## Required tasks
1. List the devices that the text on ALS therapy says therapists can suggest to help people remain mobile.
2. Resume the text on ALS therapy from its last sentence.

Physical therapy plays a large role in rehabilitation for individuals with ALS. Specifically, physical, occupational, and speech therapists can set goals and promote benefits for individuals with ALS by delaying loss of strength, maintaining endurance, limiting pain, improving speech and swallowing, preventing complications, and promoting functional independence.

Occupational therapy and special equipment such as assistive technology can also enhance people's independence and safety throughout the course of ALS. Gentle, low-impact aerobic exercise such as performing activities of daily living, walking, swimming, and stationary bicycling can strengthen unaffected muscles, improve cardiovascular health, and help people fight fatigue and depression. Range of motion and stretching exercises can help prevent painful spasticity and shortening (contracture) of muscles. Physical and occupational therapists can recommend exercises that provide these benefits without overworking muscles, because muscle exhaustion can lead to worsening of symptoms associated with ALS, rather than providing help to people with ALS. They can suggest devices such as ramps, braces, walkers, bathroom equipment (shower chairs, toilet risers, etc.), and wheelchairs that help people remain mobile. Occupational therapists can provide or recommend equipment and adaptations to enable ALS people to retain as much safety and independence in activities of daily living as possible. Since respiratory insufficiency is the primary cause of mortality, physical therapists can help improve respiratory outcomes in people with ALS by implementing pulmonary physical therapy. This includes inspiratory muscle training, lung volume recruitment training, and manual assisted cough therapy aimed at increasing respiratory muscle strength as well as increasing survival rates.

## The data
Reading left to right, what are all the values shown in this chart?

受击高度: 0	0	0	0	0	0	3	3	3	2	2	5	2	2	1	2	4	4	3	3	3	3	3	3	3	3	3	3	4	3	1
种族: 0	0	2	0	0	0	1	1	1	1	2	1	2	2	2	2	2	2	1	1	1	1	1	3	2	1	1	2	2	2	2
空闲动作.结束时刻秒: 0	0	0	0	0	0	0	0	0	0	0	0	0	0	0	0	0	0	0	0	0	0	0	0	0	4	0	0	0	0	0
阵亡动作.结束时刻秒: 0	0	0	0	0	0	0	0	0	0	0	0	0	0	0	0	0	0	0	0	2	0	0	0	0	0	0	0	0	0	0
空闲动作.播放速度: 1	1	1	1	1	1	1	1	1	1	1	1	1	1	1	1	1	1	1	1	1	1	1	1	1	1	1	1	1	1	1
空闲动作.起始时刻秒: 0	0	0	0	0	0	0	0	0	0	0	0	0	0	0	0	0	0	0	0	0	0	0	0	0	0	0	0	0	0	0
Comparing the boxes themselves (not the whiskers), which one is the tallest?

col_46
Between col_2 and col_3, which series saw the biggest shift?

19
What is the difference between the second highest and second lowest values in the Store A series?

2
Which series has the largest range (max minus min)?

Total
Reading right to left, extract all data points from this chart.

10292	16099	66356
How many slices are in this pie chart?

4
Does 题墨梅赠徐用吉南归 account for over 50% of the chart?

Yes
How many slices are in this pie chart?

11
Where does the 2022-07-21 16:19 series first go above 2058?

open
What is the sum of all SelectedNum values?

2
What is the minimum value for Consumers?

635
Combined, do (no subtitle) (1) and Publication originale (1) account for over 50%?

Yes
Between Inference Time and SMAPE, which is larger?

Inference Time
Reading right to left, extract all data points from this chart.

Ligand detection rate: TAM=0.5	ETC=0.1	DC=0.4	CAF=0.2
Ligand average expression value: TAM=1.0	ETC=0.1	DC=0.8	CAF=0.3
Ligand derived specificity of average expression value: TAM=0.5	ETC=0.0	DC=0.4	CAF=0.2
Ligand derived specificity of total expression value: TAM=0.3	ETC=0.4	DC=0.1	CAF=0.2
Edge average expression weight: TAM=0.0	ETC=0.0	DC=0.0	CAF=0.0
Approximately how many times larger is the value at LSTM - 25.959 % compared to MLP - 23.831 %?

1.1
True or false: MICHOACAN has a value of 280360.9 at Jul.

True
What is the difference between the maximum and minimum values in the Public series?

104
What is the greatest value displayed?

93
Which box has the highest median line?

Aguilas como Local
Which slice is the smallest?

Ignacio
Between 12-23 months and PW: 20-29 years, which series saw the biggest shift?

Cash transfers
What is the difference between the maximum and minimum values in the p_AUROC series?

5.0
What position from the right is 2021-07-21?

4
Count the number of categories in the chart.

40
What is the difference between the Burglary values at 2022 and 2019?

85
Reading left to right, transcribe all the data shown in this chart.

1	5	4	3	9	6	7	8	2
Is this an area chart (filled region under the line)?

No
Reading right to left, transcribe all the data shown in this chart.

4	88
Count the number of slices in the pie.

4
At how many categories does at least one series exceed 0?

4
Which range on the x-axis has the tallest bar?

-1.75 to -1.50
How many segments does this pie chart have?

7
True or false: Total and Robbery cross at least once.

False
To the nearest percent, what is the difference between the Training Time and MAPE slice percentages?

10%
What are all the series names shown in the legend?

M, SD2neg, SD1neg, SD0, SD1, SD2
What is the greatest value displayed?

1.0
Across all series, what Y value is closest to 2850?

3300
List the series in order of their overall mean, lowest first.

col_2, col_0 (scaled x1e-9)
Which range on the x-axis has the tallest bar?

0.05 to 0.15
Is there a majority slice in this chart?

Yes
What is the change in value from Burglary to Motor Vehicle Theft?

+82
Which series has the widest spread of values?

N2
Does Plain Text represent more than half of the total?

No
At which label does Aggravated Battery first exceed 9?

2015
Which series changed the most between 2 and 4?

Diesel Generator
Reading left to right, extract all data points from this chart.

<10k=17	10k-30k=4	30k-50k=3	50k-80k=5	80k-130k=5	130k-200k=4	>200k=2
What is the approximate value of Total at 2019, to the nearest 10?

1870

## Results of the tasks
1. ramps, braces, walkers, bathroom equipment (shower chairs, toilet risers, etc.), wheelchairs

2.
People with ALS who have difficulty speaking or swallowing may benefit from working with a speech-language pathologist. These health professionals can teach people adaptive strategies such as techniques to help them speak louder and more clearly. As ALS progresses, speech-language pathologists can recommend the use of augmentative and alternative communication such as voice amplifiers, speech-generating devices (or voice output communication devices) or low-tech communication techniques such as head mounted laser pointers, alphabet boards or yes/no signals.

In a study published in 2022, a completely locked-in ALS patient was fitted with two 64-bit brain implant microarrays in his motor cortex in 2020. Using audible feedback from his own intentional neural firing rates, he was able to communicate letters to form phrases. This is the first example of communication at length with a fully locked-in ALS patient.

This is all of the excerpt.